Önceleri topluluk elemanları deneyimli insanlardan oluşmadığı için eğitime gerek duyulmuştur. Ancak eğitmen tutmak maddi sorunlar nedeni ile mümkün olmayınca, oyuncular bildiklerini birbirlerine öğretmeye başlamıştır. Daha sonraları ise bu topluluğun yöntemini belirlemiştir. Günümüzde 'Odin'e katılan her yeni oyuncu, topluluğun deneyimli oyuncularınca eğitilmektedir. Holstebro'ya yerleşildikten sonra Batılı oyuncular ve Doğulu ustalarla ilişkileri süren topluluk, soytarılık, Commedia dell' Arte, mim, Noh Tiyatrosu, Bali'nin Topeng ve Legong'ıı ve Hindistan'dan Odissi dansı çalışır. Bu çalışmaları yürüten hocalar İtalyan palyaço Carlo ve Romano Colombaioni, Dario Fo, Jean-Louis Barrault, Etienne Decroux, Jacques Lecoq, Noh ustaları Hisao ve Hideo Kanze, Bali'den I Made Djimat ve Odissi dansçısı Sonjukta Panigrahi'dir. ISTA oturumlarına katılan topluluklarla eğitim çalışmaları zenginleştirilmektedir.

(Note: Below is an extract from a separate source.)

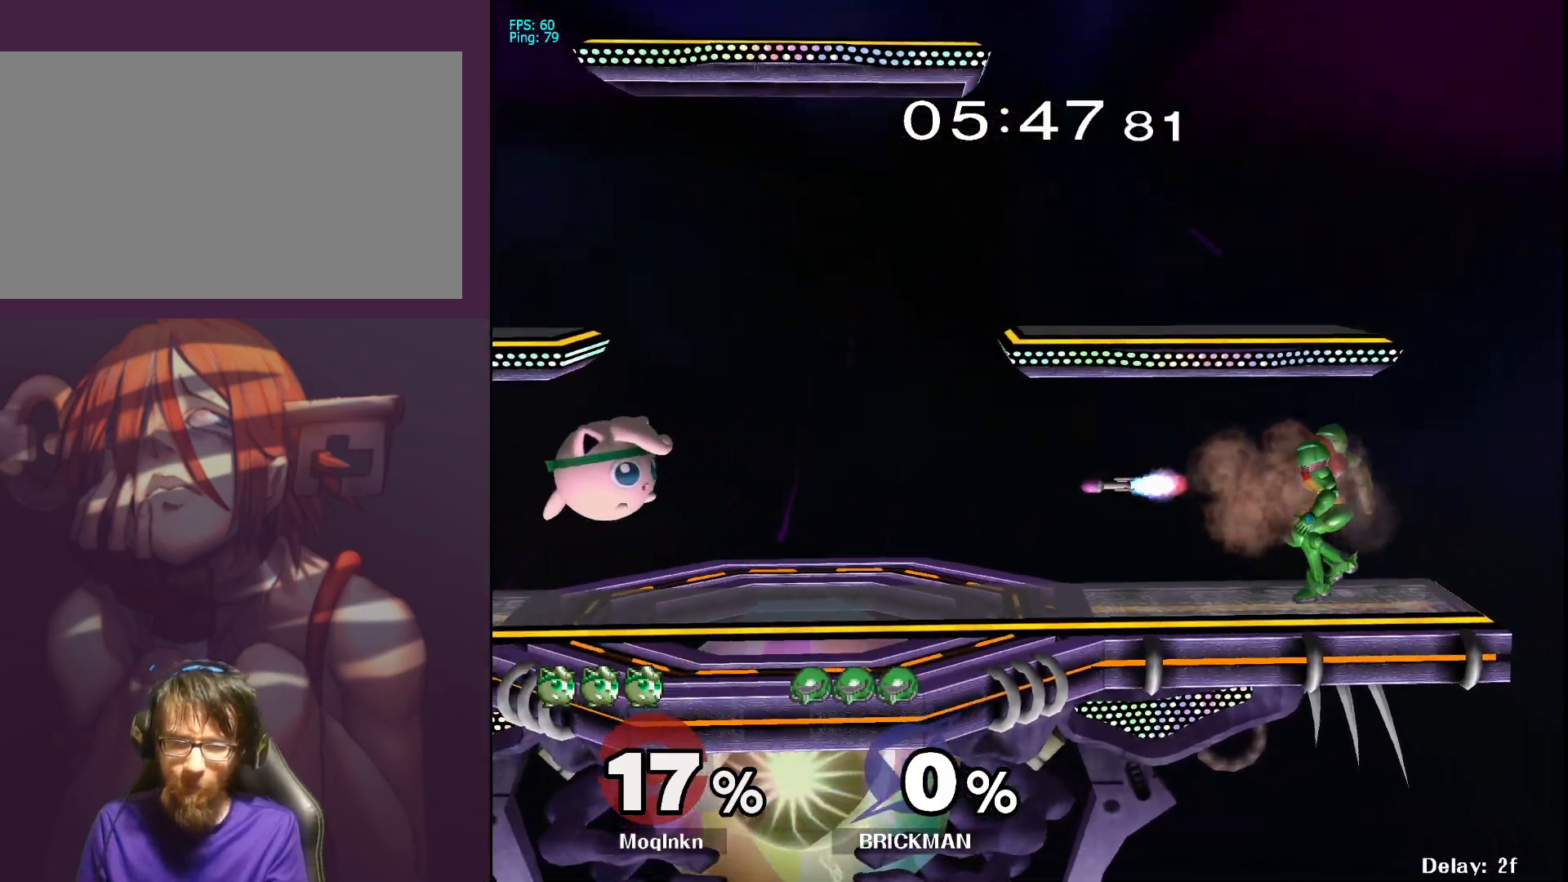
{"buttons": [], "left_stick": "down-left", "right_stick": "center", "events": [[33, "Y", "down"], [67, "R1", "down"], [67, "left_stick", "up-right"], [150, "Y", "up"], [167, "R1", "up"], [433, "left_stick", "down-left"]]}
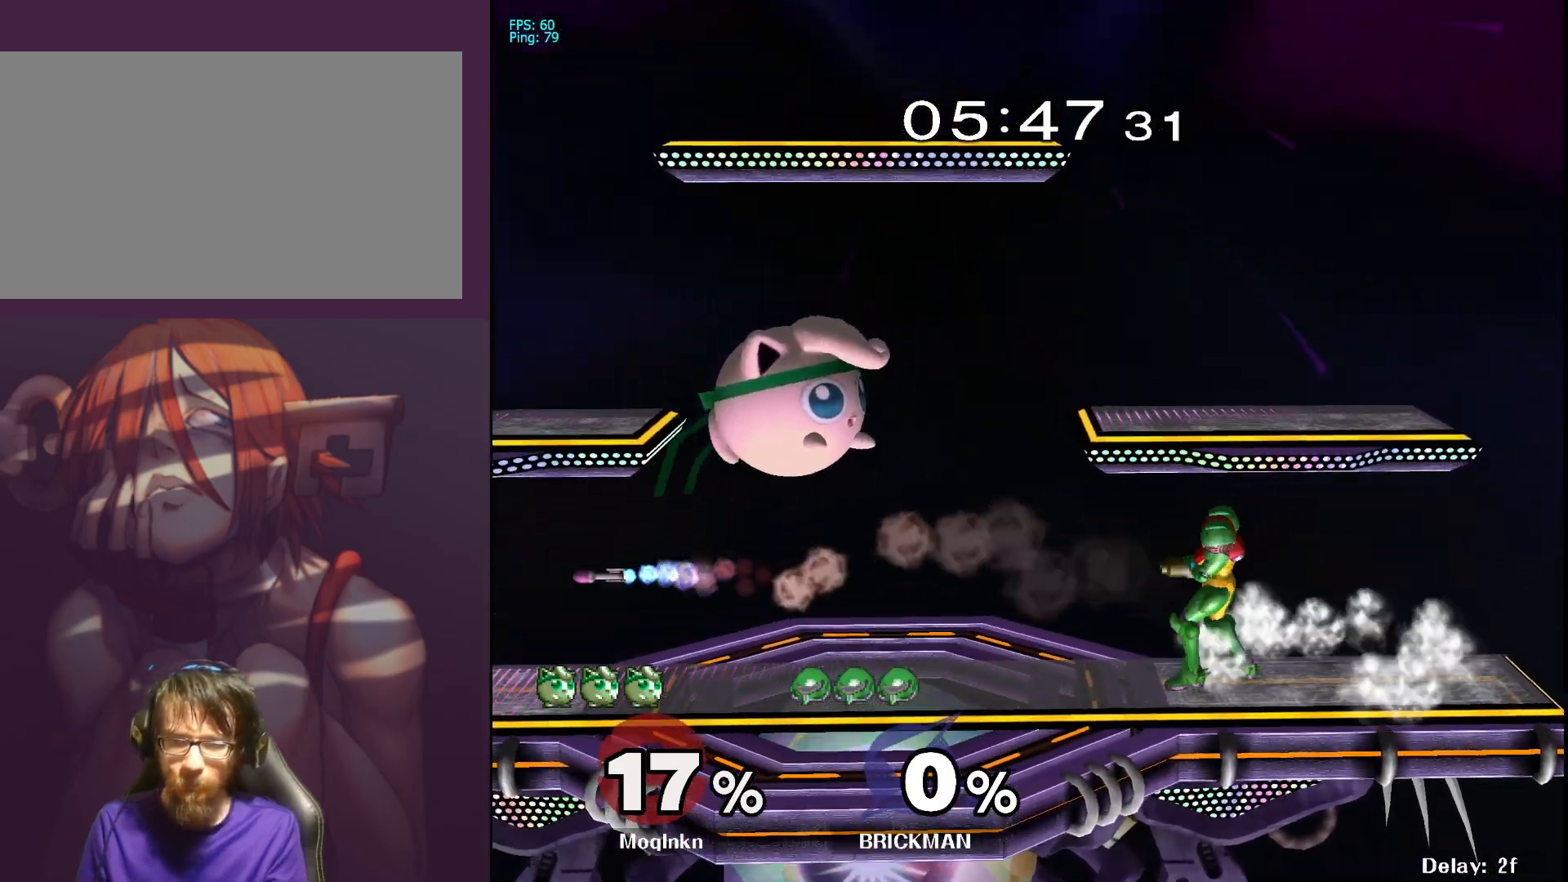
{"buttons": [], "left_stick": "center", "right_stick": "center", "events": [[67, "left_stick", "center"], [133, "left_stick", "right"], [133, "right_stick", "down-right"], [200, "right_stick", "center"], [250, "left_stick", "left"], [267, "L1", "down"], [383, "left_stick", "center"], [450, "L1", "up"], [450, "Y", "down"], [500, "Y", "up"]]}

Barba topluluk içi bu çalışmaların yanı sıra uluslararası eğitim çalışmalarının organizasyonu işine girerek Grotowski, Grotowski'nin usta oyuncusu Richard Cieslak, 'Wrodlow Pandomim Tiyatrosu'ndan Stanislav Brzozowski ile ilişkiye girerek Amerika'dan, Belçika'dan katılımcılarla birlikte çalışmalar düzenlemiştir. Kendi kendine eğitim geleneği bireylerin kendilerine özgü eğitim programları geliştirmesini getirmiştir. Oyuncular yetilerini biriktirmek üzerine yoğunlaşmayı bırakıp, kendi bireysel sınırlarını zorlamak, potansiyelleri üzerine denemeler yapmak ve bunları aşmakla ilgilenir. Topluluk yirmi yıldan daha fazla süredir birarada olduğu için oyuncular değiştiği sürece eğitim çalışmaları da değişikliğe uğramıştır. Ian Watson Towards a Third Theatre ( Üçüncü Tiyatroya Doğru ) adlı kitabında 'Odin Topluluğu'nun eğitim çalışmalarına yer vermiştir.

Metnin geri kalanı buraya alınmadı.